═══ Reading passage ═══

Once you've identified your wolf, taking ownership is half the battle on this path of creating positive energy and good results. Taking action to make peace with your wolf, and finding ways to feed the one you truly wish to, with behaviors to support you, will take you further up the path. Is it easy? Not always, but what worthwhile thing is always easy?  I'd say that one of the most powerful characteristics of leadership is the ability to identify which wolf we're feeding, to use that information to make productive change if necessary, to intentionally feed the right wolf, and to help those we lead do the same...even in the most difficult of times.

═══ Stored data ═══

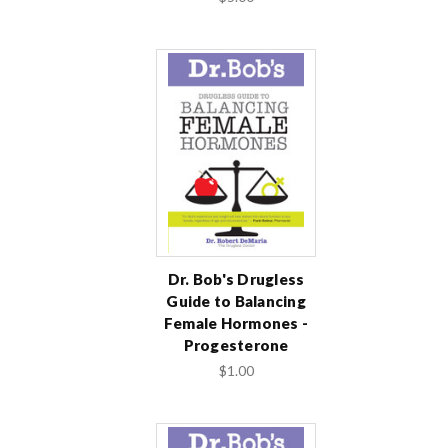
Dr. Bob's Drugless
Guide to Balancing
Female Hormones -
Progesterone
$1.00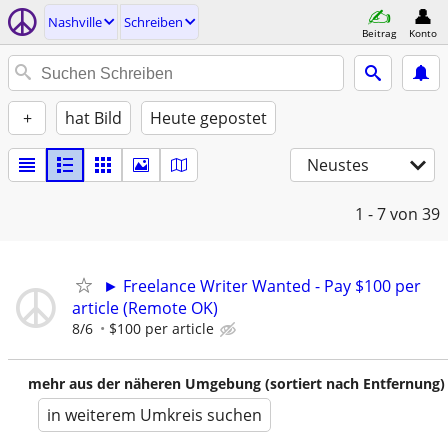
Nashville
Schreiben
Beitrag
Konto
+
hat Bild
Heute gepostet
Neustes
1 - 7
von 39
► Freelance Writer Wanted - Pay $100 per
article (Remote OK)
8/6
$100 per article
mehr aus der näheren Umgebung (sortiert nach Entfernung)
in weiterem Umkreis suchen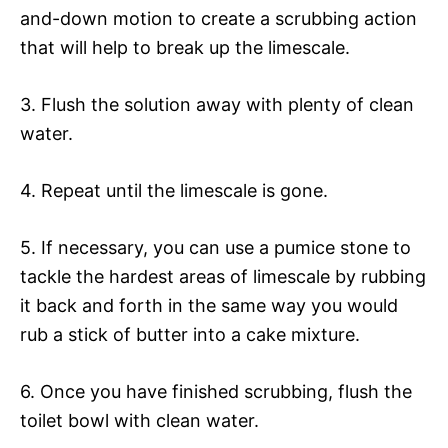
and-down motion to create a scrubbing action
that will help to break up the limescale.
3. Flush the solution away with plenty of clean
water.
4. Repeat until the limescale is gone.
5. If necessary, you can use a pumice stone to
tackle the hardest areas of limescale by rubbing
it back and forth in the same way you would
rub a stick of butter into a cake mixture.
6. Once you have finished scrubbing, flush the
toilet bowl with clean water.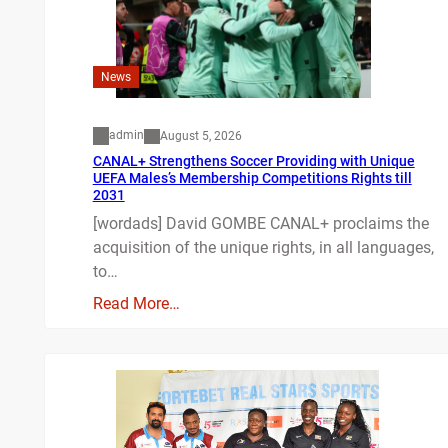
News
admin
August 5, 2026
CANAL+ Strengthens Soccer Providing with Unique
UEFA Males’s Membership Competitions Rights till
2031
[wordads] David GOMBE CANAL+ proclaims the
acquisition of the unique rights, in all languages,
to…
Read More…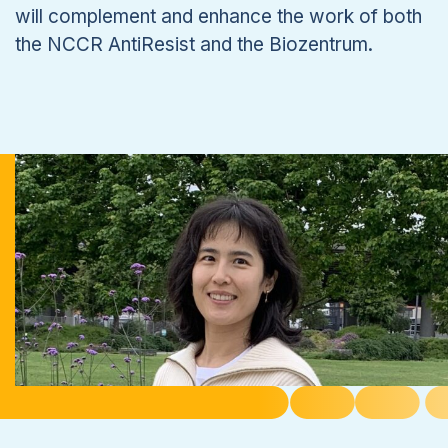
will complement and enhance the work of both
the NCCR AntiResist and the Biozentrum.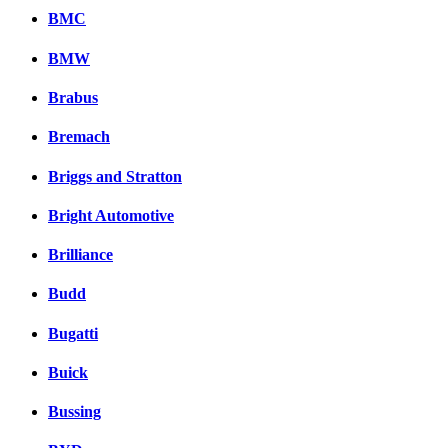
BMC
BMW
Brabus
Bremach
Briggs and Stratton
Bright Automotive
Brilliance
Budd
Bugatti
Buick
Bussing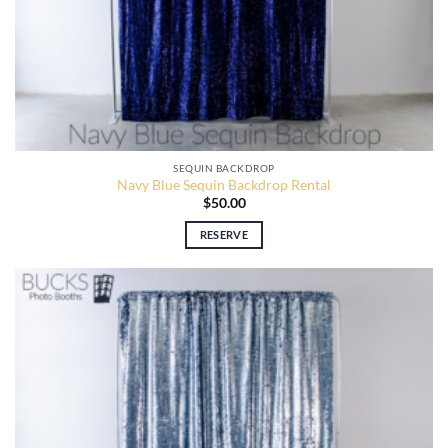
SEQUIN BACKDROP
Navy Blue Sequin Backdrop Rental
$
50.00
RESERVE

═══

Task 1: Translate this sentence from the leadership passage into Spanish: "Taking action to make peace with your wolf, and finding ways to feed the one you truly wish to, with behaviors to support you, will take you further up the path."
Task 2: Extract the words of the leadership passage between "Once you've identified" and "difficult of times.", inclusive.

Task response 1: Tomar medidas para hacer las paces con tu lobo, y encontrar maneras de alimentar al que realmente deseas alimentar, con comportamientos que te apoyen, te llevará más arriba en el camino.

Task response 2:
Once you've identified your wolf, taking ownership is half the battle on this path of creating positive energy and good results. Taking action to make peace with your wolf, and finding ways to feed the one you truly wish to, with behaviors to support you, will take you further up the path. Is it easy? Not always, but what worthwhile thing is always easy?  I'd say that one of the most powerful characteristics of leadership is the ability to identify which wolf we're feeding, to use that information to make productive change if necessary, to intentionally feed the right wolf, and to help those we lead do the same...even in the most difficult of times.